Serbia, too, have gained prominence from the arrivals of Nemanja Vidic, Zoran Tosic and Adem Ljajic at Manchester United. Vidic has done, and won, more than anyone by forging a successful partnership with Rio Ferdinand and elevating himself to become one of the best defenders in the world. Others have attempted to follow in his footsteps.

Branislav Ivanovic starred for Chelsea against Liverpool in the Champions League and Dejan Stankovic has done well for Inter Milan in recent seasons. It certainly cannot be understated what an impact playing at one of Europe's top clubs can have; and this is shown by Serbia's impressive World Cup qualifying form that has seen them jump to the top of Group 7, two points clear of France.

The Serbs are not short of players in other leagues too. Only three of their last squad of 25 were based in their home country and players like Nikola Zigic, Marko Pantelic and Ivica Dragutinovic have paved the way for young stars to make moves. By contrast, their successful U21 team has the majority of their players based at the likes of Vojvodina and Red Star Belgrade.
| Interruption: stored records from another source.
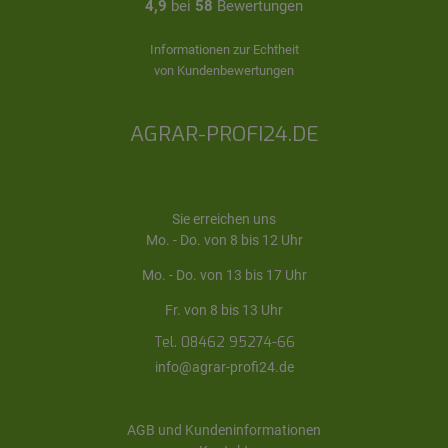
4,9
bei
58
Bewertungen
Informationen zur Echtheit
von Kundenbewertungen
AGRAR-PROFI24.DE
Sie erreichen uns
Mo. - Do. von 8 bis 12 Uhr
Mo. - Do. von 13 bis 17 Uhr
Fr. von 8 bis 13 Uhr
Tel. 08462 95274-66
info@agrar-profi24.de
AGB und Kundeninformationen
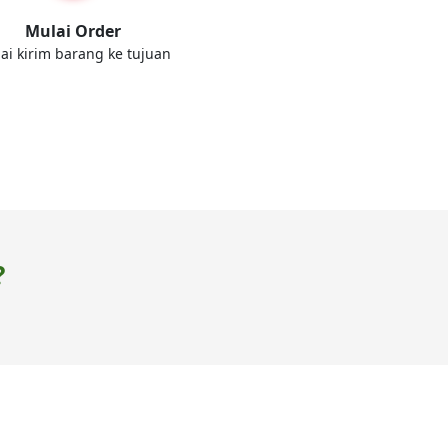
Mulai Order
ai kirim barang ke tujuan
?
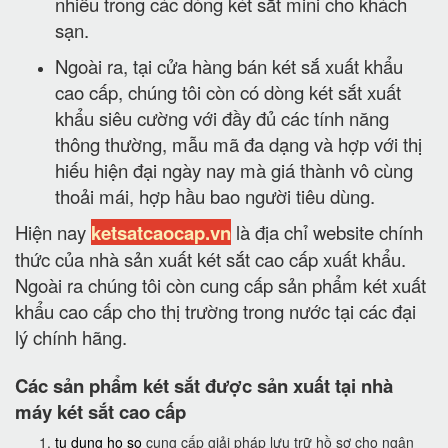
nhiều trong các dòng két sắt mini cho khách
sạn.
Ngoài ra, tại cửa hàng bán két sắ xuất khẩu
cao cấp, chúng tôi còn có dòng két sắt xuất
khẩu siêu cường với đầy đủ các tính năng
thông thường, mẫu mã đa dạng và hợp với thị
hiếu hiện đại ngày nay mà giá thành vô cùng
thoải mái, hợp hầu bao người tiêu dùng.
Hiện nay
ketsatcaocap.vn
là địa chỉ website chính
thức của nhà sản xuất két sắt cao cấp xuất khẩu.
Ngoài ra chúng tôi còn cung cấp sản phẩm két xuất
khẩu cao cấp cho thị trường trong nước tại các đại
lý chính hãng.
Các sản phẩm két sắt được sản xuất tại nhà
máy két sắt cao cấp
tu dung ho so
cung cấp giải pháp lưu trữ hồ sơ cho ngân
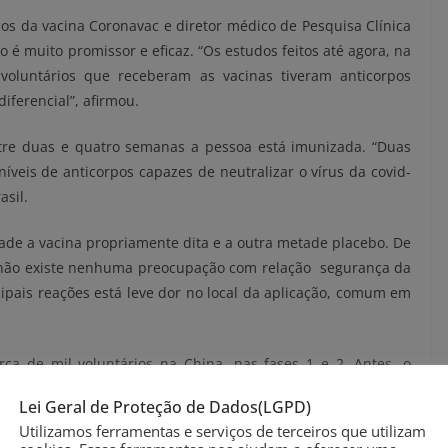
os da vacina Coronavac e diretor médico de Pesquisa Clínica
o é muito promissor e eficaz. “Os estudos feitos até agora, na
luntários que receberam as vacinas tiveram anticorpos
iferencial”, afirmou.
tre duas e quatro semanas a pessoa está imunizada. “Duas
veis de anticorpos capazes de neutralizar o vírus da covid-
asil.
de a vacina propriamente dita e a outra metade placebo. De
, não existe nenhuma preocupação com relação segurança da
ncipais reações está leve dor no local da aplicação, comum em
erca de mil voluntários na China, nas fases 1 e 2. Antes, o
sentou resultados expressivos em termos de resposta imune
Lei Geral de Proteção de Dados(LGPD)
Utilizamos ferramentas e serviços de terceiros que utilizam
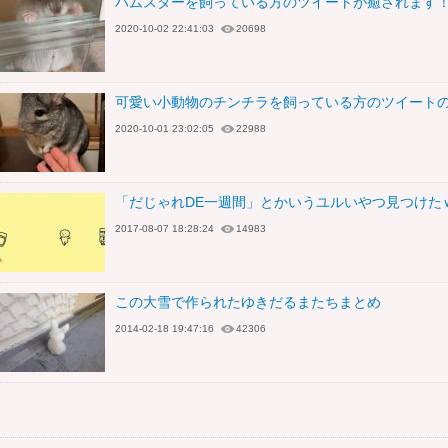
ハムスターを飼っている方のツイートが癒されます
2020-10-02 22:41:03
20698
可愛い小動物のチンチラを飼っている方のツイート
2020-10-01 23:02:05
22988
「だじゃれDE一週間」とかいうユルいやつ見つけた
2017-08-07 18:28:24
14983
この大雪で作られたゆきだるまたちまとめ
2014-02-18 19:47:16
42306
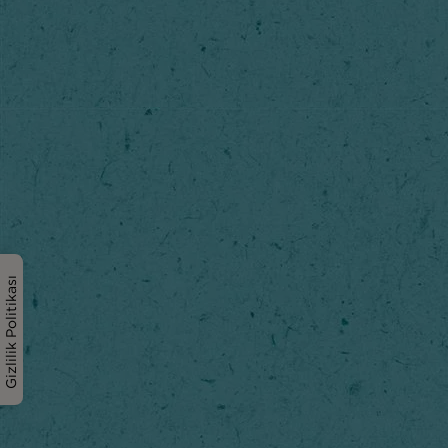
Gizlilik Politikası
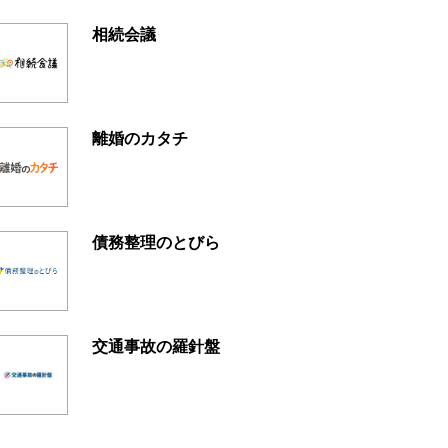
相続会議
離婚のカタチ
債務整理のとびら
交通事故の羅針盤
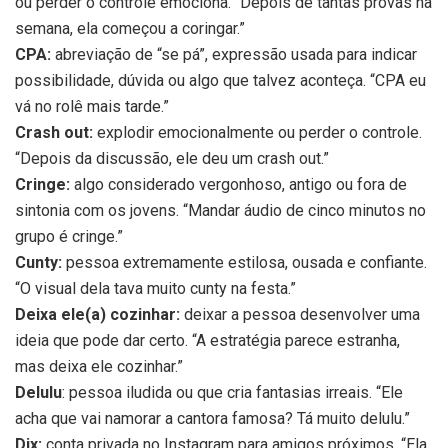
ou perder o controle emociona. “Depois de tantas provas na
semana, ela começou a coringar.”
CPA:
abreviação de “se pá”, expressão usada para indicar
possibilidade, dúvida ou algo que talvez aconteça. “CPA eu
vá no rolê mais tarde.”
Crash out:
explodir emocionalmente ou perder o controle.
“Depois da discussão, ele deu um crash out.”
Cringe:
algo considerado vergonhoso, antigo ou fora de
sintonia com os jovens. “Mandar áudio de cinco minutos no
grupo é cringe.”
Cunty:
pessoa extremamente estilosa, ousada e confiante.
“O visual dela tava muito cunty na festa.”
Deixa ele(a) cozinhar:
deixar a pessoa desenvolver uma
ideia que pode dar certo. “A estratégia parece estranha,
mas deixa ele cozinhar.”
Delulu
: pessoa iludida ou que cria fantasias irreais. “Ele
acha que vai namorar a cantora famosa? Tá muito delulu.”
Dix:
conta privada no Instagram para amigos próximos. “Ela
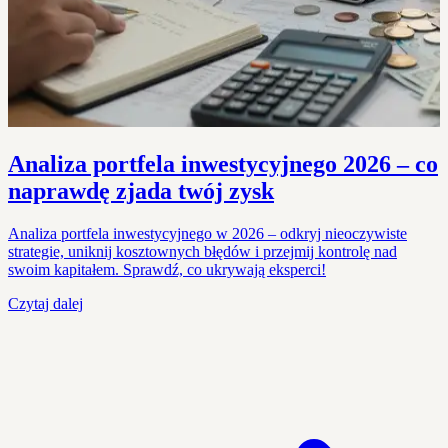
Analiza portfela inwestycyjnego 2026 – co
naprawdę zjada twój zysk
Analiza portfela inwestycyjnego w 2026 – odkryj nieoczywiste
strategie, uniknij kosztownych błędów i przejmij kontrolę nad
swoim kapitałem. Sprawdź, co ukrywają eksperci!
Czytaj dalej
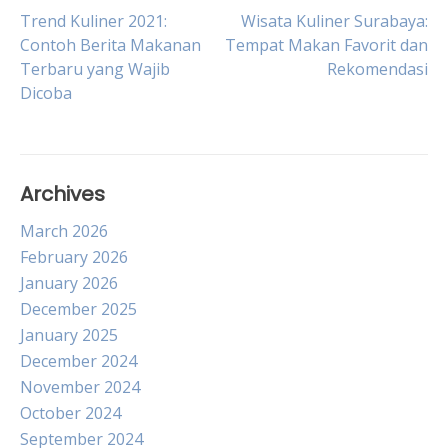
Post
Trend Kuliner 2021:
Wisata Kuliner Surabaya:
Contoh Berita Makanan
Tempat Makan Favorit dan
Terbaru yang Wajib
Rekomendasi
navigation
Dicoba
Archives
March 2026
February 2026
January 2026
December 2025
January 2025
December 2024
November 2024
October 2024
September 2024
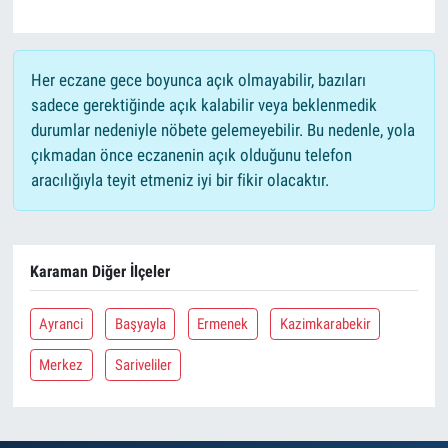
Her eczane gece boyunca açık olmayabilir, bazıları
sadece gerektiğinde açık kalabilir veya beklenmedik
durumlar nedeniyle nöbete gelemeyebilir. Bu nedenle, yola
çıkmadan önce eczanenin açık olduğunu telefon
aracılığıyla teyit etmeniz iyi bir fikir olacaktır.
Karaman Diğer İlçeler
Ayranci
Başyayla
Ermenek
Kazimkarabekir
Merkez
Sariveliler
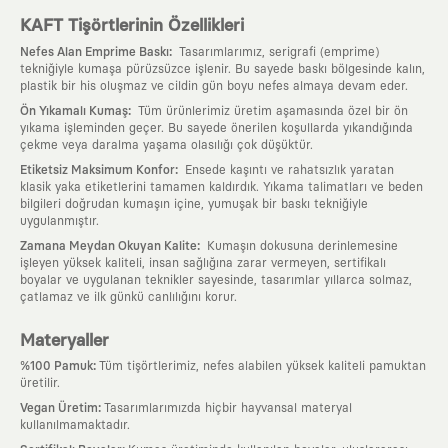
KAFT Tişörtlerinin Özellikleri
:
Nefes Alan Emprime Baskı
Tasarımlarımız, serigrafi (emprime)
tekniğiyle kumaşa pürüzsüzce işlenir. Bu sayede baskı bölgesinde kalın,
plastik bir his oluşmaz ve cildin gün boyu nefes almaya devam eder.
:
Ön Yıkamalı Kumaş
Tüm ürünlerimiz üretim aşamasında özel bir ön
yıkama işleminden geçer. Bu sayede önerilen koşullarda yıkandığında
çekme veya daralma yaşama olasılığı çok düşüktür.
:
Etiketsiz Maksimum Konfor
Ensede kaşıntı ve rahatsızlık yaratan
klasik yaka etiketlerini tamamen kaldırdık. Yıkama talimatları ve beden
bilgileri doğrudan kumaşın içine, yumuşak bir baskı tekniğiyle
uygulanmıştır.
:
Zamana Meydan Okuyan Kalite
Kumaşın dokusuna derinlemesine
işleyen yüksek kaliteli, insan sağlığına zarar vermeyen, sertifikalı
boyalar ve uygulanan teknikler sayesinde, tasarımlar yıllarca solmaz,
çatlamaz ve ilk günkü canlılığını korur.
Materyaller
:
%100 Pamuk
Tüm tişörtlerimiz, nefes alabilen yüksek kaliteli pamuktan
üretilir.
:
Vegan Üretim
Tasarımlarımızda hiçbir hayvansal materyal
kullanılmamaktadır.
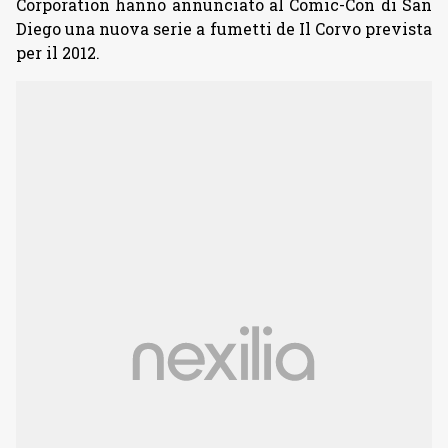
Corporation hanno annunciato al Comic-Con di San
Diego una nuova serie a fumetti de Il Corvo prevista
per il 2012.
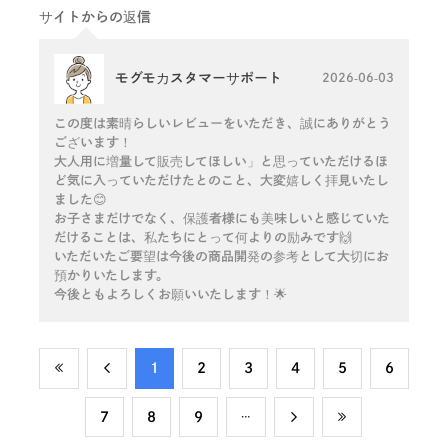
サイトからの返信
モグモカスタマーサポート
2026-06-03
この度は素晴らしいレビューをいただき、誠にありがとう
ございます！
大人用に増量して販売してほしい」と思っていただけるほ
ど気に入っていただけたとのこと、大変嬉しく拝見いたし
ました😊
お子さまだけでなく、保護者様にも美味しいと感じていた
だけることは、私たちにとって何よりの励みです🙌
いただいたご要望は今後の商品開発の参考として大切にお
預かりいたします。
今後ともよろしくお願いいたします！🌟
​1
​2
​3
​4
​5
​6
​7
​8
​9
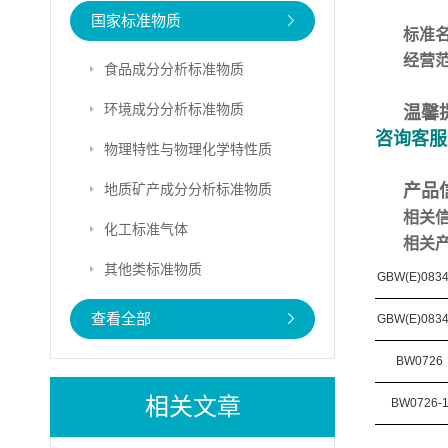
国家标准物质
标准
经营
食品成分分析标准物质
环境成分分析标准物质
温馨
咨询客服
物理特性与物理化学特性质
地质矿产成分分析标准物质
产品
相关
化工标准气体
相关
其他类标准物质
GBW(E)083
查看全部
GBW(E)083
BW0726
相关文章
BW0726-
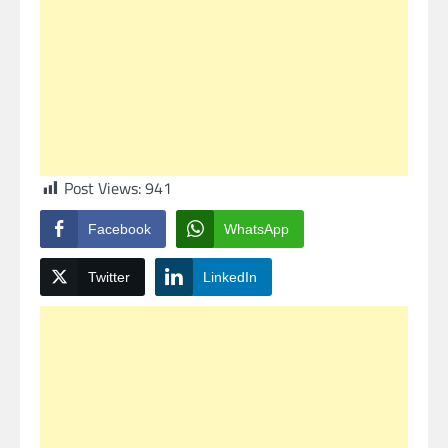
Post Views:
941
Facebook
WhatsApp
Twitter
LinkedIn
They will surely follow the lead of star players like Miralem Sulejmani and Milan Smiljanic in seeking their fortunes elsewhere in Europe.

If the minnows of the former Eastern Bloc continue to impress, there could be a few shocks as the race for South Africa reaches its finale and, with the surge of talent from the smaller nations in Eastern Europe continuing to develop in the continent's top divisions, it may not be long before the most recent to declare independence, Kosovo in 2008, find themselves a footballing figurehead to lead them into a World Cup qualifying campaign.